Monza – Confermate la condanna del chirurgo estetico per la morte di Maria Teresa Avallone. Lo ha chiesto la Procura generale della Corte di Appello di Milano ieri all’udienza di discussione del ricorso presentato dalla difesa del medico con studio a Seregno, Maurizio Cananzi, contro la sentenza del Tribunale di Monza che gli ha inflitto 16 mesi di reclusione, seppur con la pena sospesa e la non menzione della condanna sul certificato penale, per omicidio colposo. La vittima, 39 anni, impiegata all’ufficio accettazione del San Raffaele di Milano e residente a Desio, è morta nel 2019 per un intervento estetico di sollevamento dei glutei dopo 3 giorni di coma provocati da ben 32 minuti di arresto cardiaco prima dell’arrivo dei soccorritori, che erano riusciti dopo 17 minuti di manovre a rianimarla. Ma nel frattempo i danni cerebrali erano irrecuperabili.

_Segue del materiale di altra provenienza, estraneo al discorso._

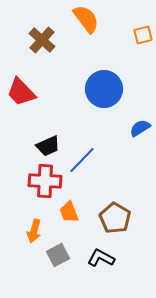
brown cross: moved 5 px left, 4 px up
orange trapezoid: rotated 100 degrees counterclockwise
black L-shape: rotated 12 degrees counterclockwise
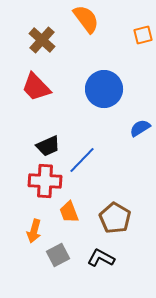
red trapezoid: moved 15 px right, 5 px up
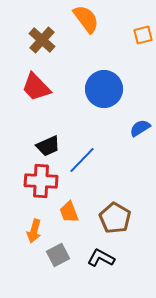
red cross: moved 4 px left
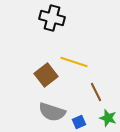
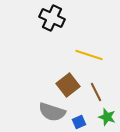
black cross: rotated 10 degrees clockwise
yellow line: moved 15 px right, 7 px up
brown square: moved 22 px right, 10 px down
green star: moved 1 px left, 1 px up
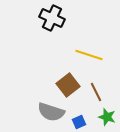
gray semicircle: moved 1 px left
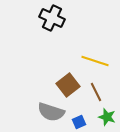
yellow line: moved 6 px right, 6 px down
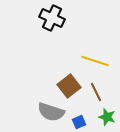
brown square: moved 1 px right, 1 px down
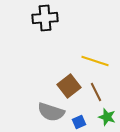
black cross: moved 7 px left; rotated 30 degrees counterclockwise
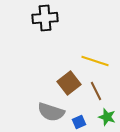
brown square: moved 3 px up
brown line: moved 1 px up
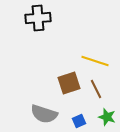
black cross: moved 7 px left
brown square: rotated 20 degrees clockwise
brown line: moved 2 px up
gray semicircle: moved 7 px left, 2 px down
blue square: moved 1 px up
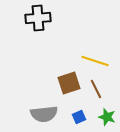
gray semicircle: rotated 24 degrees counterclockwise
blue square: moved 4 px up
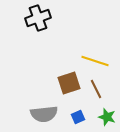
black cross: rotated 15 degrees counterclockwise
blue square: moved 1 px left
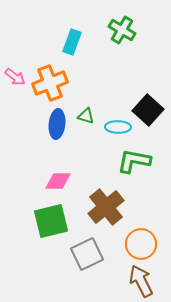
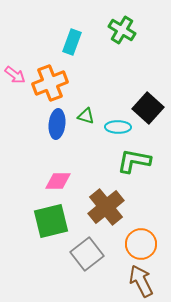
pink arrow: moved 2 px up
black square: moved 2 px up
gray square: rotated 12 degrees counterclockwise
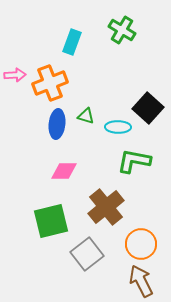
pink arrow: rotated 40 degrees counterclockwise
pink diamond: moved 6 px right, 10 px up
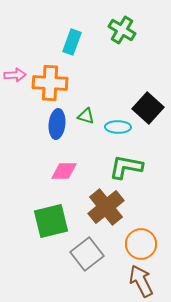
orange cross: rotated 24 degrees clockwise
green L-shape: moved 8 px left, 6 px down
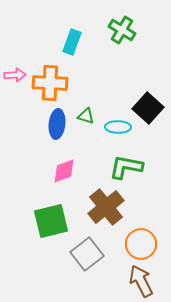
pink diamond: rotated 20 degrees counterclockwise
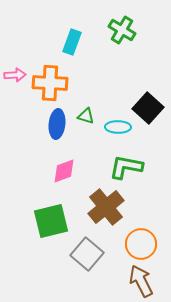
gray square: rotated 12 degrees counterclockwise
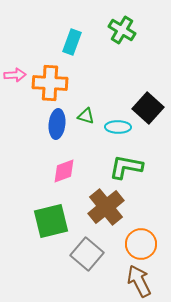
brown arrow: moved 2 px left
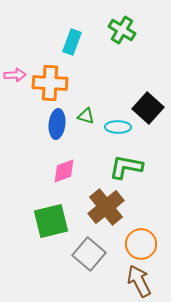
gray square: moved 2 px right
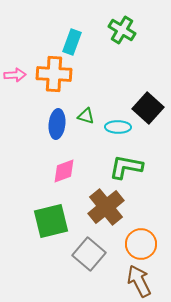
orange cross: moved 4 px right, 9 px up
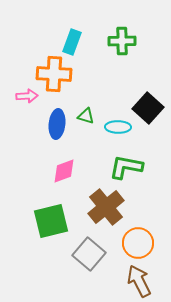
green cross: moved 11 px down; rotated 32 degrees counterclockwise
pink arrow: moved 12 px right, 21 px down
orange circle: moved 3 px left, 1 px up
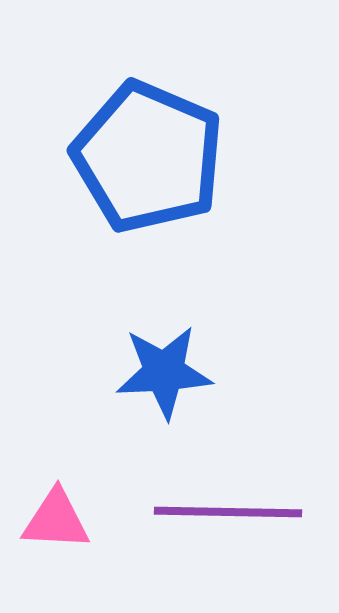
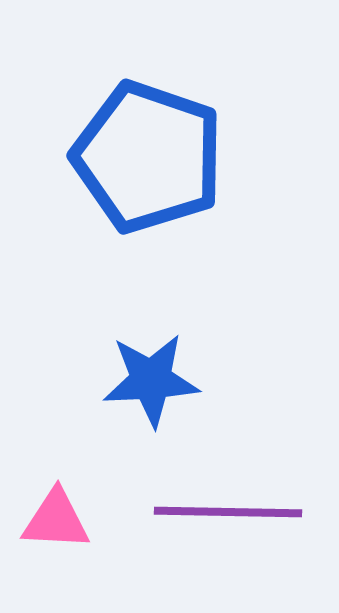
blue pentagon: rotated 4 degrees counterclockwise
blue star: moved 13 px left, 8 px down
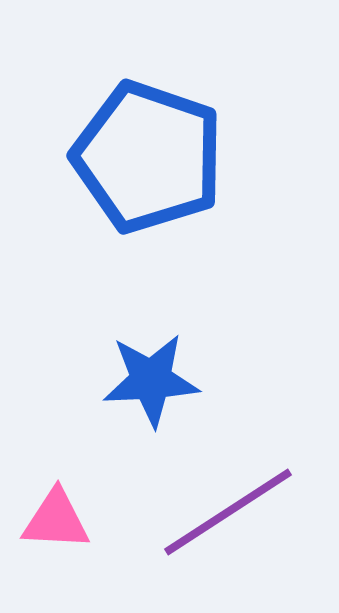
purple line: rotated 34 degrees counterclockwise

Al processo si è costituito parte civile il fratello di Maria Teresa, Antonio, di professione avvocato, che ieri ha chiesto a sua volta attraverso il suo legale la conferma della sentenza monzese che ha riconosciuto una provvisionale sul risarcimento dei danni di 80mila euro. Per il giudice Carlo Ottone De Marchi (che ha firmato le motivazioni della sentenza) il chirurgo, che ha operato "senza l’ausilio di un secondo operatore, come imposto, oltre che da generali norme di cautela, in forma specifica dalla legislazione, non ha adeguatamente affrontato l’emergenza cardiaca utilizzando il defibrillatore e non ha praticato un massaggio cardiaco adeguato senza procedere all’ossigenazione della paziente ed effettuando compressioni poco efficaci e in una posizione non corretta, come peraltro indicato dall’operatrice del 118 intervenuta".
Maria Teresa si era recata il 5 marzo del 2019 nello studio medico per il trattamento in day hospital. Non era la prima volta che si sottoponeva a piccoli ritocchi, anche con somministrazione di anestesia locale. Ma quel giorno, secondo la ricostruzione, pochi minuti dopo l’anestesia la donna è andata in arresto circolatorio dopo una crisi convulsiva di tipo epilettico come reazione rara a un dosaggio regolare di anestetico. Il chirurgo, che in quel momento si trovava da solo con la paziente all’interno dell’ambulatorio per l’assenza della moglie che solitamente lo assisteva, ha iniziato il massaggio cardiaco e ha chiamato il 118. Il medico nega che il defibrillatore fosse utilizzabile per la presenza di flusso elettrico da lui riscontrato dai parametri della paziente e il suo avvocato ne ha chiesto nuovamente l’assoluzione. Si torna in aula a fine gennaio per la decisione dei giudici milanesi.